Kalp durduran

Düğün salonunda mesai sona ermiş personel dağılmıştı. Dans pistinde iki kadınla bir adam pasta süslüyorlardı. Kadın süs paketini açmak için bıçağı kullanırken parmağını sıyırdı. Etekli olan “Janecska, çok mu kötü?” diye endişelendi. Erkek “Kanıyor. Nöbetçi eczaneye gidelim,” diye ayaklandığında Janecska parmağını emerek “İşimiz yarım kalmasın Kamil. Bir şey olmaz,” diye geçiştirdi. Kamil’in aklı kazaya takılmış olsa da üstelemedi. Konfetileri hazırlarken bir grup salona geldi. Yaygara kopardılar. İçlerinde yaşlı olanı coşkuyla “Kamil yarın evleniyorsun. Gel içelim,”  diye çağırdı. Kamil gülerek “Abi geliyorum,” diye teklifi kabul edip montunu almaya gitti. Kadınların asıldı suratı. Kamil’in abisi “Janecska parmağın kesilmiş,” deyip tuttu elini. Kesiği incelerken kadın “Boryslaw sorun değil,” diyerek çekti. “Düğünden sonra hastaneye gel acilde tetanos yaptıralım.” Kamil üzerini değişmiş neşeyle döndü. “Janecska, Marzena ile birlikte devam edin. Bekârlığa veda partimi kaçırmayayım.” Kadın somurttu. “Birlikte başlamıştık. Gelinle damadı koyacaktık,” diye arkalarından seslense de duyan olmadı. Grup şakalaşarak ayrıldı. Marzena olup biteni ağzı açık izledi. “Düğünden bir gece önce seni pastayla baş başa mı bıraktı!” Janecska kederle süsleri masaya fırlatıp yere bağdaş kurdu. “Abisi bizi ayırmaya çalışsa da benim ki onun peşinden ayrılmıyor. Baba yok, anne yok, büyük onu bilmiş başında,” diye dertlendi. 

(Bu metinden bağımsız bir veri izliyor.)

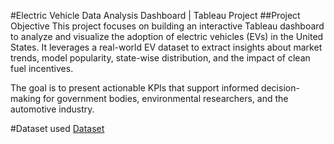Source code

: #Electric Vehicle Data Analysis Dashboard | Tableau Project
##Project Objective
This project focuses on building an interactive Tableau dashboard to analyze and visualize the adoption of electric vehicles (EVs) in the United States. It leverages a real-world EV dataset to extract insights about market trends, model popularity, state-wise distribution, and the impact of clean fuel incentives.

The goal is to present actionable KPIs that support informed decision-making for government bodies, environmental researchers, and the automotive industry.

#Dataset used
<a href="https://github.com/Tjgaurav22/Data-analysis-dashboard-using-tebleau/blob/main/archive%20(8)%20%5BMConverter.eu%5D.xls">Dataset</a>


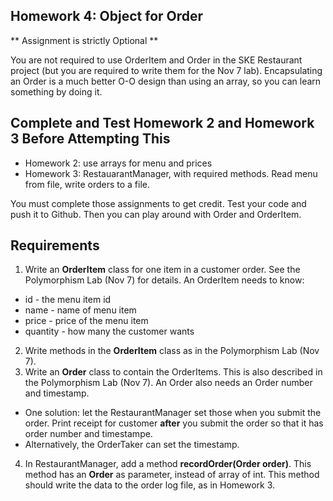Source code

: ## Homework 4: Object for Order

** Assignment is strictly Optional **

You are not required to use OrderItem and Order in the SKE Restaurant project (but you are required
to write them for the Nov 7 lab).  Encapsulating an Order is a much better O-O design than using an array,
so you can learn something by doing it.

## Complete and Test Homework 2 and Homework 3 Before Attempting This

* Homework 2: use arrays for menu and prices
* Homework 3: RestauarantManager, with required methods.  Read menu from file, write orders to a file.

You must complete those assignments to get credit.  Test your code and push it to Github.
Then you can play around with Order and OrderItem.

## Requirements

1. Write an **OrderItem** class for one item in a customer order.  See the Polymorphism Lab (Nov 7) for details.  An OrderItem needs to know:
  * id - the menu item id
  * name - name of menu item
  * price - price of the menu item
  * quantity - how many the customer wants
2. Write methods in the **OrderItem** class as in the Polymorphism Lab (Nov 7).
3. Write an **Order** class to contain the OrderItems.  This is also described in the Polymorphism Lab (Nov 7). An Order also needs an Order number and timestamp.  
  * One solution: let the RestaurantManager set those when you submit the order.  Print receipt for customer **after** you submit the order so that it has order number and timestampe.
  * Alternatively, the OrderTaker can set the timestamp.
4. In RestaurantManager, add a method **recordOrder(Order order)**. This method has an **Order** as parameter, instead of array of int.  This method should write the data to the order log file, as in Homework 3.

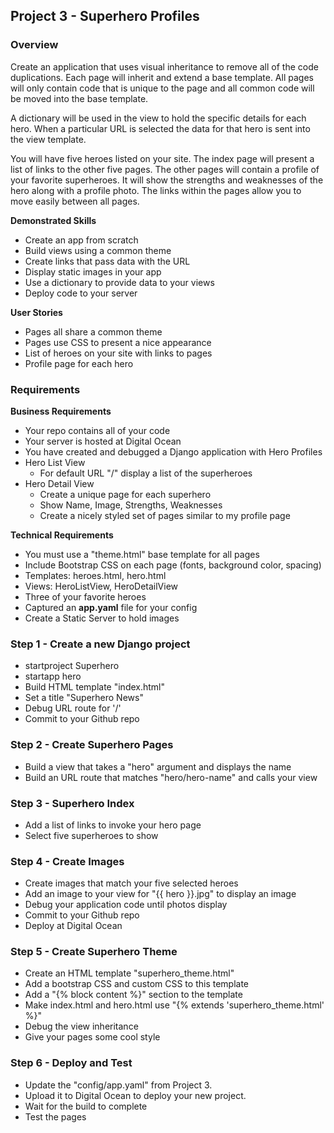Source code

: ## Project 3 - Superhero Profiles


### Overview

Create an application that uses visual inheritance to remove all of the code duplications. Each page
will inherit and extend a base template. All pages will only contain code that is unique to the
page and all common code will be moved into the base template.

A dictionary will be used in the view to hold the specific details for each
hero. When a particular URL is selected the data for that hero is sent into
the view template.  

You will have five heroes listed on your site. 
The index page will present a list of links to the
other five pages. The other pages will contain a profile of your favorite
superheroes. It will show the strengths and weaknesses of the hero along with a
profile photo. The links within the pages allow you to move easily between all
pages.


**Demonstrated Skills**

* Create an app from scratch
* Build views using a common theme
* Create links that pass data with the URL
* Display static images in your app
* Use a dictionary to provide data to your views
* Deploy code to your server


**User Stories**

* Pages all share a common theme
* Pages use CSS to present a nice appearance
* List of heroes on your site with links to pages
* Profile page for each hero


### Requirements

**Business Requirements**

* Your repo contains all of your code
* Your server is hosted at Digital Ocean
* You have created and debugged a Django application with Hero Profiles
* Hero List View
    * For default URL "/" display a list of the superheroes
* Hero Detail View
    * Create a unique page for each superhero
    * Show Name, Image, Strengths, Weaknesses
    * Create a nicely styled set of pages similar to my profile page

**Technical Requirements**

* You must use a "theme.html" base template for all pages
* Include Bootstrap CSS on each page (fonts, background color, spacing)
* Templates:  heroes.html, hero.html
* Views: HeroListView, HeroDetailView
* Three of your favorite heroes
* Captured an **app.yaml** file for your config
* Create a Static Server to hold images



### Step 1 - Create a new Django project

* startproject Superhero
* startapp hero
* Build HTML template "index.html"
* Set a title "Superhero News"
* Debug URL route for '/'
* Commit to your Github repo


### Step 2 - Create Superhero Pages

* Build a view that takes a "hero" argument and displays the name
* Build an URL route that matches "hero/hero-name" and calls your view


### Step 3 - Superhero Index

* Add a list of links to invoke your hero page
* Select five superheroes to show


### Step 4 - Create Images 

* Create images that match your five selected heroes
* Add an image to your view for "{{ hero }}.jpg" to display an image
* Debug your application code until photos display
* Commit to your Github repo
* Deploy at Digital Ocean


### Step 5 - Create Superhero Theme

* Create an HTML template "superhero_theme.html"
* Add a bootstrap CSS and custom CSS to this template
* Add a "{% block content %}" section to the template
* Make index.html and hero.html use "{% extends 'superhero_theme.html' %}"
* Debug the view inheritance
* Give your pages some cool style


### Step 6 - Deploy and Test

* Update the "config/app.yaml" from Project 3.
* Upload it to Digital Ocean to deploy your new project.
* Wait for the build to complete
* Test the pages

Bar hınca hınç doluydu. Yüksek sesli müzikte dans edenler eğlencenin tadını çıkarıyorlardı. Boryslaw ve arkadaşı taburelerde oturmuş laflıyorlardı. Boryslaw düşünceliydi. Arkadaşından “Dobieslaw hepsini bitireceksin bende buradayım,” diyerek fıstık tabağını istedi. Arkadaşı bir avuç alıp ağzına tıkıp uzattı. Keyifle “Yenilgiyi kabul ettin. Kamil senden önce evleniyor,” diye kızıştırmaktan geri kalmadı. Boryslaw tek sefer de içkiyi mideye indirdi. Kafasında tilkiler “Bula bula kasiyer buldu. Bu gece son noktayı koyacağım,” diye dilinin altındaki baklayı çıkardı. Dobieslaw alaycı şekilde gülüp “Baban mirastan men ederek sana noktayı koymuş zaten. Seninkinden ne olur,” diye küçümsedi. Kamil sarhoş ayakta zor duruyordu. Yalpalayarak bara geldi. “Abi ben gitsem artık,” diyebildi. Boryslaw bir şişe votkayı önüne çekip “Seni eve ben bırakacağım. Şişeyi bitirmeden kalkmak yok,” deyip yanına oturttu. Kamil bir iki kadeh sonrası fenalaşıp yere kapaklandı. Bardakiler korkuya kapıldı. Boryslaw rahat bir tavırla kardeşinin nabzını kontrol etti. “Ambulans çağırın,” diye seslendi.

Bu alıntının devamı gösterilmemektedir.